🤖 AI Summary
Security scholars Bruce Schneier and Nathan E. Sanders argue that scientists must reclaim a positive, actionable vision for AI rather than cede the future to pessimism. They note real harms—deepfakes, misinformation, labor exploitation in data labeling, massive energy consumption, military applications, and industry consolidation—and cite mixed expert sentiment (a Pew study showing 56% of AI authors predict net positive effects versus broader scientific worry in an Arizona State survey). The danger, they warn, is that researchers who view AI as a lost cause will disengage, forfeiting the chance to shape its trajectory.

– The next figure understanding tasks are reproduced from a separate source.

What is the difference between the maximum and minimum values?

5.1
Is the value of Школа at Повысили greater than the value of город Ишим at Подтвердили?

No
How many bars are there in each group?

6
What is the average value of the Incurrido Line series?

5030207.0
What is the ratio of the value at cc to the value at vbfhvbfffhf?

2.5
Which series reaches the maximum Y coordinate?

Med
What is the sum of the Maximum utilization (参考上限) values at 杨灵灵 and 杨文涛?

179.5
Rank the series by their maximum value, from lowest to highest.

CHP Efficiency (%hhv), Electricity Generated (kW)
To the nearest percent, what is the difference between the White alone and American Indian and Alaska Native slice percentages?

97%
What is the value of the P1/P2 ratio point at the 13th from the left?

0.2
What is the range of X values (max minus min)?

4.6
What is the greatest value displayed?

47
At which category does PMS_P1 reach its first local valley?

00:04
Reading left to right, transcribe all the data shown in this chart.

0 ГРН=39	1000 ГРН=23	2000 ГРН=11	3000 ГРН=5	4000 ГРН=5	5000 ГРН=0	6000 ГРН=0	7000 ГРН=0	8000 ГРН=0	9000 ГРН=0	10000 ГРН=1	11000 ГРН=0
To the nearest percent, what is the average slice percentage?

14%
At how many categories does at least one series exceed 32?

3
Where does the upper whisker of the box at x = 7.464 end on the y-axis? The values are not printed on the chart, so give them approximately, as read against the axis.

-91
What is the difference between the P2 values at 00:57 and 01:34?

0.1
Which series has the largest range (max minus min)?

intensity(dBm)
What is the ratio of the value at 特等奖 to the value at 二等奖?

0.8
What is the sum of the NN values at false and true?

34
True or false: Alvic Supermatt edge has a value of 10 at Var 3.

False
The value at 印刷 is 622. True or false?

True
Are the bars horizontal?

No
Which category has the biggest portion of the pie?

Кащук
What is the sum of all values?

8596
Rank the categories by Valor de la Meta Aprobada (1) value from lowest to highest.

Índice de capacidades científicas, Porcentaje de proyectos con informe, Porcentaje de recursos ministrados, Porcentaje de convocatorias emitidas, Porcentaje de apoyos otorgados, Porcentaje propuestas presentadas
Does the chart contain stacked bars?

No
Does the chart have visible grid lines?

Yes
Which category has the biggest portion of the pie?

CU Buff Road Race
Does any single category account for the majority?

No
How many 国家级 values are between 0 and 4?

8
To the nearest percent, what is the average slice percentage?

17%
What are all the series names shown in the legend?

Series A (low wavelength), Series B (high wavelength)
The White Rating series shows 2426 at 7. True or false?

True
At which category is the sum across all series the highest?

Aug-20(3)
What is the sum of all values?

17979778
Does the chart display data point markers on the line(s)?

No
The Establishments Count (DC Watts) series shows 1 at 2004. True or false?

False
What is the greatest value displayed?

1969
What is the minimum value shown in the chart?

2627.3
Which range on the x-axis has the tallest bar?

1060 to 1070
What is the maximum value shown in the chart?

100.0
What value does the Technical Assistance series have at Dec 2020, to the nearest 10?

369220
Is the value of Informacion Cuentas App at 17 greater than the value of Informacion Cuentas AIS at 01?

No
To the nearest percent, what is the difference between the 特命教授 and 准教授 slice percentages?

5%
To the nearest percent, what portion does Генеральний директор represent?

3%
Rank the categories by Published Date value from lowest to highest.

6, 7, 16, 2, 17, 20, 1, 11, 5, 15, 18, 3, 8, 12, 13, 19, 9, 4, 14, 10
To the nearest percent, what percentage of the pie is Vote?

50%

To counter this, the authors outline a constructive agenda for the research community: celebrate and scale beneficial applications (e.g., large language models reducing language barriers—including under-resourced sign and indigenous languages—AI-assisted civic deliberation, LLMs for climate communication, national labs building foundation models, and machine learning breakthroughs like protein-structure prediction recognized by the 2024 Nobel). They call for four actions: reform industry practices toward ethics, equity, and trust; document and resist harmful uses; responsibly deploy AI to serve communities; and renovate institutions (universities, societies, democratic bodies) for AI’s impact. Scientists, being close to the technology, have the authority and responsibility to steer AI toward public benefit—outcomes will hinge on choices made today.